Rod Moore, executive director of the West Coast Seafood Processors Association in Portland, Ore., and Tom Bastoni, VP of American Pride Seafoods' scallop division in New Bedford, Mass., testified on behalf of seafood exporters in front of the subcommittee on international trade, customs and global competitiveness, while the World Wildlife Fund's David Schorr and actor Ted Danson, an Oceana board member, spoke on behalf of the environmental community.

Both Moore and Bastoni asked the U.S. government to work with their European Union counterparts to minimize or eliminate trade barriers, such as tariffs, on seafood products. Moore said Canadian shrimp processors are at an advantage in the European market because U.S.-caught Pacific shrimp (Pandalus jordani) is subject to a 20 percent tariff, while Canada's Atlantic shrimp (Pandalus borealis), which is virtually identical to P. jordani, is now subject to no tariff.

"Originally, the tariff structure was put in place to protect the European industry. In recent years, however, the bulk of coldwater shrimp entering Europe has been from Canada, which has built up its own harvesting and processing capability.
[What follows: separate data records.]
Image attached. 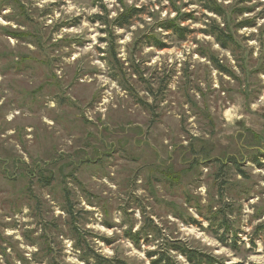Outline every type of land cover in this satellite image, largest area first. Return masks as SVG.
I'll use <instances>...</instances> for the list:
<instances>
[{
  "label": "rangeland",
  "instance_id": "obj_1",
  "mask_svg": "<svg viewBox=\"0 0 264 264\" xmlns=\"http://www.w3.org/2000/svg\"><path fill=\"white\" fill-rule=\"evenodd\" d=\"M213 1L0 0V264H264V0Z\"/></svg>",
  "mask_w": 264,
  "mask_h": 264
},
{
  "label": "trees",
  "instance_id": "obj_2",
  "mask_svg": "<svg viewBox=\"0 0 264 264\" xmlns=\"http://www.w3.org/2000/svg\"><path fill=\"white\" fill-rule=\"evenodd\" d=\"M206 4V9L208 11H211L213 13H216L218 15H221L222 13L218 10L219 7L216 6V4L214 3L213 0H206L205 2ZM141 10L139 11L138 9H129V10H124V12L122 14L119 15L117 21V26L120 28H123L124 26H128L130 21H132L137 15H140ZM98 21H101L102 19L100 17L96 18ZM160 29H163L167 32H172L176 35L179 34L180 38L185 39L186 38V33L184 35V32L186 31V29H183L178 23L177 21H164L163 23H161L159 25ZM216 31H214V36L216 37V40L219 42V44L222 46V48L227 49L230 46L231 42H234L233 39L229 38V37H223L222 33H220V29H215ZM220 32H219V31ZM149 41H155L154 43L156 44V46H158V48L160 49H164L165 47H162V43L158 40H153L152 38L149 39ZM212 60V59H211ZM216 69H218L220 72H227L226 69L220 65L219 62L214 61L213 62ZM233 162V164H235L236 161H230ZM258 163V161H255ZM238 165V164H237ZM224 166V165H223ZM221 228H225L226 230H228V226L227 224L224 225L222 224L220 226ZM154 232L157 233L154 235V237H159L161 238L160 234V229H158L157 227L154 228ZM149 231H146L145 227L140 230L139 232L135 233L134 235H130L132 236L135 242V244H139L140 243V239L139 236L141 235H151L148 233ZM167 244V248L165 251H162V254H159L157 259H154L151 261V264H180L178 262H176L175 260L171 259V253L172 251H177L178 253H180L182 256L185 257V259L190 263V264H224L221 261H219L218 259H216L215 257H213L211 254H206L200 251H196L190 247H188L186 244L181 245L180 242L177 241V243L175 242H166ZM158 254V251H153V252H149L148 256L150 259L154 258L156 255ZM93 258L95 260V264H112L113 262H110L108 260H106L105 258L94 254ZM118 264H125L122 261H119Z\"/></svg>",
  "mask_w": 264,
  "mask_h": 264
}]
</instances>
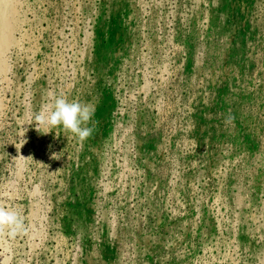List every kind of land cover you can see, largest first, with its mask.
<instances>
[{
    "label": "rangeland",
    "instance_id": "1",
    "mask_svg": "<svg viewBox=\"0 0 264 264\" xmlns=\"http://www.w3.org/2000/svg\"><path fill=\"white\" fill-rule=\"evenodd\" d=\"M0 205L2 264H264V0H0Z\"/></svg>",
    "mask_w": 264,
    "mask_h": 264
},
{
    "label": "clouds",
    "instance_id": "2",
    "mask_svg": "<svg viewBox=\"0 0 264 264\" xmlns=\"http://www.w3.org/2000/svg\"><path fill=\"white\" fill-rule=\"evenodd\" d=\"M48 95L51 103L43 104L35 114L37 131L41 132L43 126L61 127L65 133L76 137L80 143L94 134L95 108L92 105L81 103L79 100L70 101L63 95L51 92ZM232 119L233 117L229 116L226 122ZM27 232L23 215L11 207L0 205V234L6 233L8 237L15 238L17 235H26Z\"/></svg>",
    "mask_w": 264,
    "mask_h": 264
},
{
    "label": "bare ground",
    "instance_id": "3",
    "mask_svg": "<svg viewBox=\"0 0 264 264\" xmlns=\"http://www.w3.org/2000/svg\"><path fill=\"white\" fill-rule=\"evenodd\" d=\"M9 22H10V21H9ZM9 22H8V24H9ZM7 30H8V31H7ZM10 30H11L10 26H7L6 29H5V32H6V33H9ZM6 35H7V34H6ZM7 36H8V35H7ZM10 36H11V35H10Z\"/></svg>",
    "mask_w": 264,
    "mask_h": 264
}]
</instances>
More important, the Canadian government has taken an active role in supporting its industry in seeking tariff concessions with European governments," said Moore.
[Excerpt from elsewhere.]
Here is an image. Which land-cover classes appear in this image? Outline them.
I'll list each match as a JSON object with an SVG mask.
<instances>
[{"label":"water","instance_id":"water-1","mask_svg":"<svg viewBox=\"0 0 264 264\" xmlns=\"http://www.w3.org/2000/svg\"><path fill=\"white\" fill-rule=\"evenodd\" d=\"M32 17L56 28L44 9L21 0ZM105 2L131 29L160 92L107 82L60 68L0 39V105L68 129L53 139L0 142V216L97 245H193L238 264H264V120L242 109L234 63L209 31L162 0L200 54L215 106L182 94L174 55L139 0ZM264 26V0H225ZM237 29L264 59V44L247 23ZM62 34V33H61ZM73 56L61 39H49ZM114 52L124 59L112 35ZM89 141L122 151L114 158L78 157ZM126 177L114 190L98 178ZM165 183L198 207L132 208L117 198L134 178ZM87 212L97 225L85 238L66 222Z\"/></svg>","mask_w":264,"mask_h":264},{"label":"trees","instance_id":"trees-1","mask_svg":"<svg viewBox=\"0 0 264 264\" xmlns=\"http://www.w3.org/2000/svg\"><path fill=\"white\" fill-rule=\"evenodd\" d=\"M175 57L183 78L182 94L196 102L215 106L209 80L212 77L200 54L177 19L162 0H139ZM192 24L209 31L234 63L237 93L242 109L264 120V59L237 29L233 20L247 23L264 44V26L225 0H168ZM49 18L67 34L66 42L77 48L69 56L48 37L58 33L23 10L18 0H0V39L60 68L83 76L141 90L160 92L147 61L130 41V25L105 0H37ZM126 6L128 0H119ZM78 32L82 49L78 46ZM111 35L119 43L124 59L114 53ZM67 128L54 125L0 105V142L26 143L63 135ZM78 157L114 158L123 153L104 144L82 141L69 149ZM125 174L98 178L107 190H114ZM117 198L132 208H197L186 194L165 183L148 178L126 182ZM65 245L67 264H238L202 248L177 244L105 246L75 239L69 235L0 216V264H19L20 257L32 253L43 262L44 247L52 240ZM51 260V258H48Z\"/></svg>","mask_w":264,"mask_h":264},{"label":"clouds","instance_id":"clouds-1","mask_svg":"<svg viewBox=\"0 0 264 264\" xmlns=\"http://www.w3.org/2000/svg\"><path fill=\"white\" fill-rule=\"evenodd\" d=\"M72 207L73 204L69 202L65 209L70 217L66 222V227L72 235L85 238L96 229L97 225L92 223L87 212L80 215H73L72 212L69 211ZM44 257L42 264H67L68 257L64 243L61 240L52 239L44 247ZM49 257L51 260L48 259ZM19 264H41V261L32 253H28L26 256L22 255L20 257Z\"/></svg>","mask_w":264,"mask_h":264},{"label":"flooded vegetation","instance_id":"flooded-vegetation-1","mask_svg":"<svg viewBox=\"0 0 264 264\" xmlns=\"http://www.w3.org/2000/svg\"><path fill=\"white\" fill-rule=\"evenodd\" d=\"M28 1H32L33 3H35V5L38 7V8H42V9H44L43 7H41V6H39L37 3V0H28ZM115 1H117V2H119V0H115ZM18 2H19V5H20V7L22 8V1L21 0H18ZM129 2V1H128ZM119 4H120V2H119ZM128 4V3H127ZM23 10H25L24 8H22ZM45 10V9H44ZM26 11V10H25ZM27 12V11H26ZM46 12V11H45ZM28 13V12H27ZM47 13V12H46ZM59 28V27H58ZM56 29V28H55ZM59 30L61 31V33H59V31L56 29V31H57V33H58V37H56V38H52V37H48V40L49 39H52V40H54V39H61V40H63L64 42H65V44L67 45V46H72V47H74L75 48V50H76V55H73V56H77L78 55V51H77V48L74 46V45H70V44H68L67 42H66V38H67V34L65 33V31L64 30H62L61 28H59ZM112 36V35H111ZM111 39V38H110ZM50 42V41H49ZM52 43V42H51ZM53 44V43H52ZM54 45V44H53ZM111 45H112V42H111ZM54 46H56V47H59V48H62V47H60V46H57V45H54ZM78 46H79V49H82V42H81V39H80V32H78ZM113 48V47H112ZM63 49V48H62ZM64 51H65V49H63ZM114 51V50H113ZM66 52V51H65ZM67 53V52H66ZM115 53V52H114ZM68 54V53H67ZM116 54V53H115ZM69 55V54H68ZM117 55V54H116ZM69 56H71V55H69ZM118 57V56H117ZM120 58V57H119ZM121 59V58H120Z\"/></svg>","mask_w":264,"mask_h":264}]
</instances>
"Given the importance that the seafood industry plays in the American economy and especially in our coastal areas by creating good-paying jobs, American taxpayers will be done a disservice if our trade agencies continue to approach our industry's overseas challenges with … apathy," he added.

Bastoni concurred, emphasizing that industry alone cannot prevent trade and regulatory barriers. He pointed to the EU's temporary ban on live or raw mollusks from the United States, in place because differences regarding health-certificate standards have not yet been resolved.

"This situation also highlights the problems with so-called ‘equivalency requirements' in international food-safety regulations. All nations, including the United States, should refrain from such requirements that are unnecessary to assure imported food is safe and wholesome," said Bastoni. "It often requires a partnership between U.S. government agencies, working with industry, to ensure seafood products can continue to be exported to current markets or break into new markets."

On the other hand, Danson testified to the subcommittee about the adverse effects of fishing subsidies, including overfishing, on the marine environment.

"Despite international consensus about the depleted state of the oceans, many governments continue to provide major subsidies to their fishing sectors," he said. "Subsidies not only distort markets and support uneconomic activities, but are a major incentive to overfishing and other destructive fishing practices."

National Marine Fisheries Service Administrator Eric Schwaab and Mark Linscott, assistant U.S. trade representative for environment and natural resources, also testified at Wednesday's hearing.